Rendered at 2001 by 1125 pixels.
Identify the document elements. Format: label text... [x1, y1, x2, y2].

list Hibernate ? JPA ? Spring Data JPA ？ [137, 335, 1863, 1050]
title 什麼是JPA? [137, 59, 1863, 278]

--

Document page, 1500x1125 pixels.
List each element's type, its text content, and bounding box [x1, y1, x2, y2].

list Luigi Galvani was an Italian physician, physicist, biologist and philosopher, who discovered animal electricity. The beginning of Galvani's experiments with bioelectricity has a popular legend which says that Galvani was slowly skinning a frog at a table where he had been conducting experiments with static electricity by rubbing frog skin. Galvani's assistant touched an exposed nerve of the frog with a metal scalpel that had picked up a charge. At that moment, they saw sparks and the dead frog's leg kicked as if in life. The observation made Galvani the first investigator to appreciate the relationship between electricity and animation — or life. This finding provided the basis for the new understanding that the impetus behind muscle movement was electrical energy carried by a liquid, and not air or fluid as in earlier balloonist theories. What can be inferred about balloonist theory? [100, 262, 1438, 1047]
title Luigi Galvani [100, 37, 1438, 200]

...

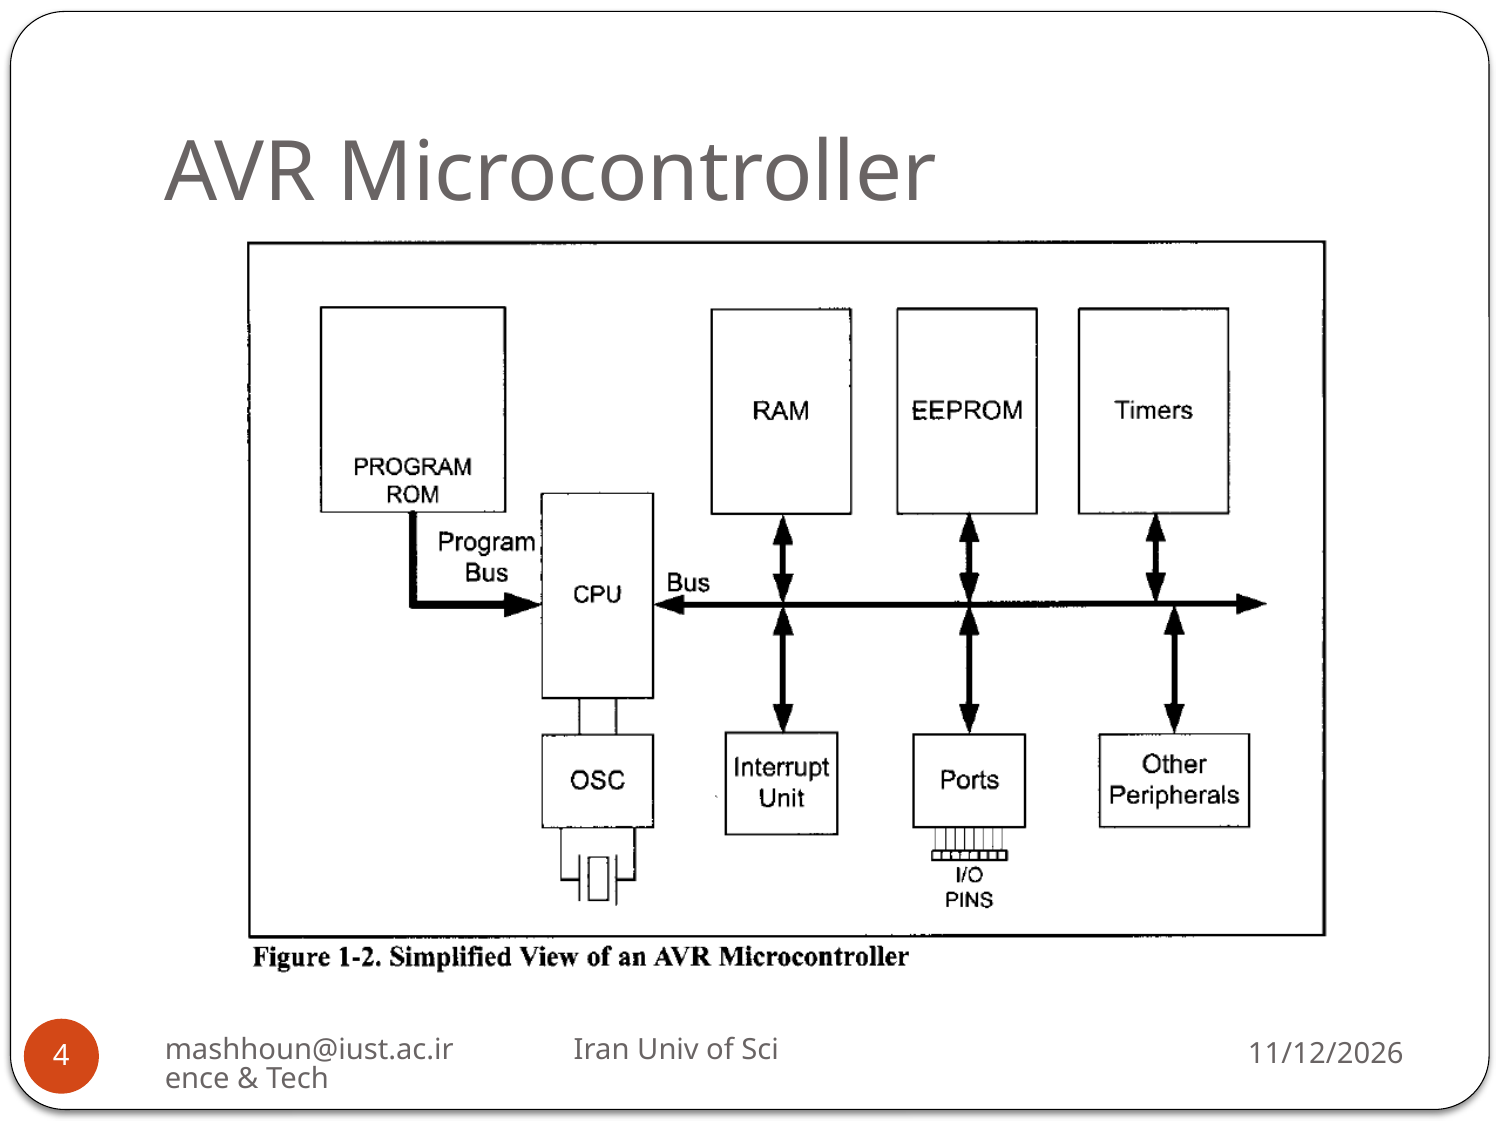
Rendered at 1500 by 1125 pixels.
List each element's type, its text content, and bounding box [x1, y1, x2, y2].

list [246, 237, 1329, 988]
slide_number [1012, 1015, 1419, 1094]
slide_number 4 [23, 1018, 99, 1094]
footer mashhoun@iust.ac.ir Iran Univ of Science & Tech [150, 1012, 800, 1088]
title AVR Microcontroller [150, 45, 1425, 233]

EXERCISE DESCRIPTION -
Search the entries above for the word "Rendered", and copy every line where it occurs.

TASK ANSWER -
Rendered at 2001 by 1125 pixels.
Rendered at 1500 by 1125 pixels.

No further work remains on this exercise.